What's happened since, family members say, is a miracle.
"He's a fighter, and it looks to me like he's going to come out of this, and the doctors think so too," Wendell Upton, Brody's father, said Monday at University of New Mexico Hospital, where his son is hospitalized.
Brody is likely to have some lifelong disabilities, Upton said, but doctors now say he can regain a good quality of life.
"Right now, they're astounded," Upton said of Brody's doctors. "They say he's a miracle."
Brody began therapy Monday at UNM Carrie Tingley Hospital, where he faces a year or more of treatment and therapy, Upton said.

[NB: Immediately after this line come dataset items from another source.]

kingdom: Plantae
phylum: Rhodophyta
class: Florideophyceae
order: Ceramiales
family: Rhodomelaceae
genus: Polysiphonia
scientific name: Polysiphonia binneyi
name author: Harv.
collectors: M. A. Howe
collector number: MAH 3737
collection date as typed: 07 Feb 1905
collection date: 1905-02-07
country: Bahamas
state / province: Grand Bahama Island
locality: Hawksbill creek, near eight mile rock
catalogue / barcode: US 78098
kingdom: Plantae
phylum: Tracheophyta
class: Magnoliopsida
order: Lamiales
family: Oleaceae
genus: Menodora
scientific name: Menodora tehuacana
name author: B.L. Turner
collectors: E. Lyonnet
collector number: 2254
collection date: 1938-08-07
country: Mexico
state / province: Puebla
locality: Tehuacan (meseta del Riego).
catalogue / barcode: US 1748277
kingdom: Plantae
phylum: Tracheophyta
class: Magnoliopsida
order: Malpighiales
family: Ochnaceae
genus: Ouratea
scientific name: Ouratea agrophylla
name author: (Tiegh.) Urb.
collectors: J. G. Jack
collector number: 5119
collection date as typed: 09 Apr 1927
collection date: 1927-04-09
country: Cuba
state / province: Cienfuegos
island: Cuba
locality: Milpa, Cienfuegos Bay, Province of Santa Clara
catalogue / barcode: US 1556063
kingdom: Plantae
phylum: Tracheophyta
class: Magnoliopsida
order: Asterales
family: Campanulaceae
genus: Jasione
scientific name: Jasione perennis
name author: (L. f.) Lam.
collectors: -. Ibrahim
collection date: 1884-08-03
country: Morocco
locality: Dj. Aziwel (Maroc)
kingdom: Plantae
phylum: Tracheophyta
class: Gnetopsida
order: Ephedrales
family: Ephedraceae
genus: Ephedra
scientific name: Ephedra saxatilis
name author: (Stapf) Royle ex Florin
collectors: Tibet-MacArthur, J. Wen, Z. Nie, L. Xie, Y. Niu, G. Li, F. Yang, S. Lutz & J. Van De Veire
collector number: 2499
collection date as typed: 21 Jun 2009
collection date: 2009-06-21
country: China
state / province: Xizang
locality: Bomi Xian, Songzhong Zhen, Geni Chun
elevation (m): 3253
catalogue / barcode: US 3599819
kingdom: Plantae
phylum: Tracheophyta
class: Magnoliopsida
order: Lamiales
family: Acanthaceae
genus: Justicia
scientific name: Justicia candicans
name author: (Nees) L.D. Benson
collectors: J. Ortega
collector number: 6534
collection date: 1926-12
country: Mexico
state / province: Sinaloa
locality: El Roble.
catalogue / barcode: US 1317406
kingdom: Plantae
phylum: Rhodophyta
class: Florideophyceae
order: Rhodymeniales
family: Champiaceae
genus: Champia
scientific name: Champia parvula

"It's not unreasonable to think that he could walk, talk and lead a fairly normal life," he said. "The doctors in Birmingham told me a completely different thing. They told me to pull the plug and let him go."
Brody was treated at Children's Hospital in Birmingham, Ala., from July 2 until Wednesday, when he was flown to UNMH. The family lives in Moriarty.
Alabama doctors told Brody's family that the boy's brain stem had been severed.
"They said he'd be nothing more than a vegetable sitting in a wheelchair," said Brody's aunt, Karen McCaslin, of Floyd. "We were told we were flying him home to die."
Brody and his older brother, Rippen Upton, 11, were critically injured June 29 when the pickup they were riding in with their mother hydroplaned on a rain-slicked road near Dothan, Ala., and slammed into a church bus.
Wendell Upton was unable to find a flight to Alabama before Rippen died of his injuries the next day at a Dothan-area hospital.
"I was allowed to talk to him several times over the phone and say goodbye," Upton said.
Both boys were athletic and outgoing, their father said. Brody had planned to play football when he entered fourth grade at Moriarty Elementary School this fall.
In 2006, Brody placed second in a statewide wrestling contest for boys 75 pounds and under, his father said.
The brothers had traveled to Alabama for a two-week visit with their mother, Crystal Finnegan, who was driving the truck. She and 20 bus passengers were treated at hospitals and released.
The Houston County, Ala., district attorney plans to turn over results of a police investigation to a grand jury, the Dothan Eagle reported.
Upton said CT scans of Brody's brain appeared to verify the doctors' prognosis. "He had no brain activity when he left Birmingham," Upton said.
Brody appeared no better when he arrived at UNM, Upton said. But an MRI revealed that the boy's brain stem remained intact, though badly injured. The MRI also found more activity than expected in Brody's brain.
"He's moving his mouth to try to make words," Upton said. Brody also moves parts of his body in response to commands and shows no signs of paralysis. "He understands you when you talk."
An account to benefit the family has been established at Irwin Union Bank, 7401 Jefferson NE.